Estratto del documento:
%%
Se gli «imbullonati» (copyright Carlo De Benedetti) non sanno nemmeno organizzare un congresso chissà come faranno a scalzare il governo, e in effetti quest’ultima questione non è esattamente all’ordine del giorno. Con un Partito democratico messo così Giorgia Meloni può dormire tra due guanciali anche se non facesse niente, come più o meno sta accadendo. Non stiamo parlando qui dei massimi sistemi, se il Pd oggi rappresenti il popolo o la borghesia – come se la borghesia non fosse popolo – ma di una cosa in teoria semplice semplice: fare un congresso.
Al Nazareno si stanno rompendo la testa tra due esigenze: fare presto e fare bene, pare che le due cose non riescano ad andare insieme, se fanno presto non aprono le porte, se le aprono ci può voler mettere molto tempo. Per non incartarsi oltre è probabile che le primarie si faranno prima del previsto, il 19 febbraio forse. Ma dietro questo rompicapo se ne nasconde uno molto più prosaico, cioè vincere il congresso, vale a dire salvare la propria corrente e il proprio ruolo personale dal disastro politico della gestione Zingaretti-Letta di questi anni, quello che Claudio Velardi, con formula pre-politica, ha definito «salvare il culo».
Gli «imbullonati» hanno occupato i gruppi parlamentari, fanno e disfano, guidano le correnti che non si scioglieranno mai finché c’è un po’ di potere interno/esterno da conquistare, correnti che non si occupano di elaborazione politica ma di posizionamenti e gestiscono il brand Pd – che comunque vale ancora quasi il 20% – e garantisce migliaia di posti nelle assemblee elettive e nei governi e sottogoverni a vari livelli. E se si para un possibile ciclone tipo Elly Schlein ci saltano sopra – vedi Dario Franceschini – per non subirlo anche se pochi la amano davvero. Dall’altra parte i silenziosi riformisti sperano in una rivincita ma non è chiaro quale progetto a lungo termine abbiano in testa ma almeno si intuisce che vogliono girare pagina, in tutti i sensi, e in fretta.
Domani si terrà l’Assemblea nazionale, un organismo di cui non si conosce neppure il numero esatto – fu eletta tre anni fa, da allora tanta gente è sparita – che dovrebbe fare ordine e fissare tappe e data delle primarie. Era stato tutto già deciso dall’ultima Direzione dopodiché ci si è resi conto che aprire i gazebo il 12 marzo effettivamente sarebbe stato un po’ troppo tardi ma è il garbuglio politico che risulta inestricabile, perché è il frutto malato di tante cose malate.
%%
Serie di esercizi:
A. Rispondi alle seguenti domande sull'articolo sul congresso del Pd.
(i) A chi viene attribuito il termine «imbullonati»?
(ii) Quale data viene indicata come possibile per le primarie?
(iii) Quanti anni fa è stata eletta l'Assemblea nazionale?
B. Elenca tutte le persone nominate nell'articolo sul congresso del Pd.
C. Riprendi l'articolo sul congresso del Pd a partire dall'ultima frase riportata.

Contenuto dei dati:
%%
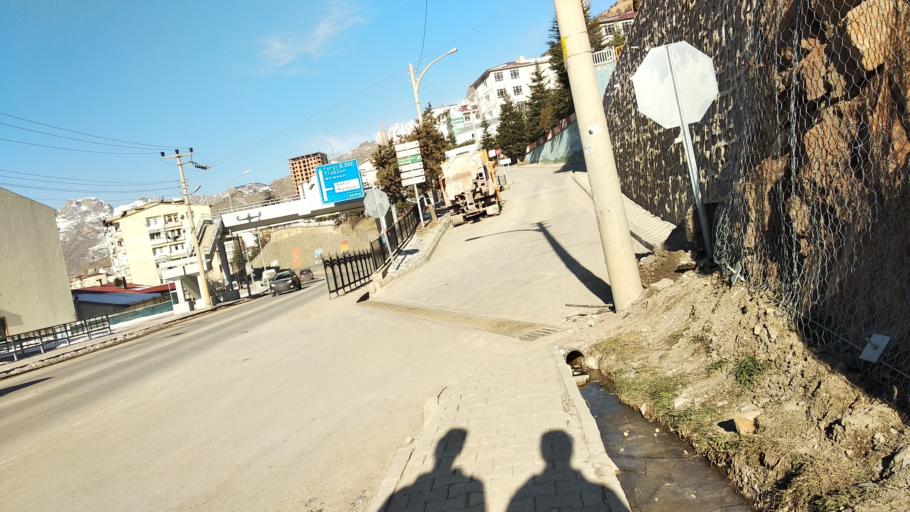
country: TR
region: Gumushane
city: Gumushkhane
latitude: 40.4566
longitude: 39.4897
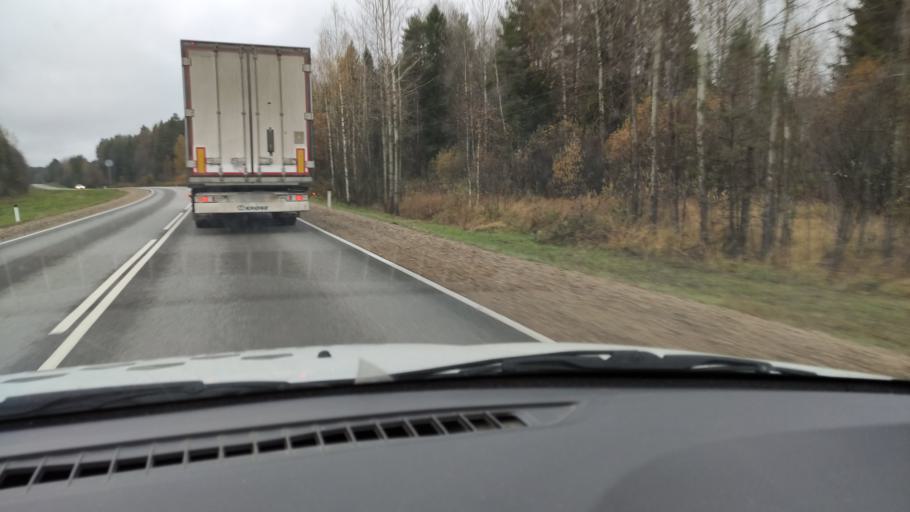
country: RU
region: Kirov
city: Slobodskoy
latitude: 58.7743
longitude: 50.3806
%%
Risposte agli esercizi:
A.
(i) A Carlo De Benedetti.
(ii) Il 19 febbraio.
(iii) Tre anni fa.

B. Carlo De Benedetti, Giorgia Meloni, Zingaretti, Letta, Claudio Velardi, Elly Schlein, Dario Franceschini.

C.
Qui ci vuole il commissario Ingravallo che nel Pasticciaccio di Gadda diceva che «le inopinabili catastrofi non sono mai la conseguenza o l’effetto che dir si voglia d’un unico motivo, d’una causa al singolare: ma sono come un vortice, un punto di depressione ciclonica nella coscienza del mondo, verso cui hanno cospirato tutta una molteplicità di causali convergenti. Diceva anche nodo o groviglio, o garbuglio, o gnommero, che alla romana vuol dire gomito.
Lo “gnommero” che attanaglia il commissario Ingravallo somiglia in effetti a quello che sta stufando persino il mite Enrico Letta, talmente scocciato – riferiva ieri La Stampa – da essere tentato di sbattere la porta e lasciare la pratica in mano a un reggente, l’ennesimo nella storia del Pd. Ma non lo farà. E in effetti questa sarebbe stata la soluzione migliore a partire dalla sera del 25 settembre, via Letta e il suo gruppo dirigente, tutto il potere in mano a una figura autorevole e rapida apertura dell’iter congressuale in poche settimane modificando lo statuto più barocco dell’Occidente.
Invece la lunga e tortuosa strada scelta compiuta non fa che attirare sempre crescenti antipatie verso il Pd e il suo leader mentre “lei” governa e si prende tutta la scena e tra l’altro inibisce la possibilità di scelte chiare, guardate in Lombardia e nel Lazio che disastri stanno combinando volando di corsa verso cocenti sconfitte in entrambe le regioni che avverranno probabilmente a ridosso delle primarie che così rischiano di essere ancora più funeree del previsto.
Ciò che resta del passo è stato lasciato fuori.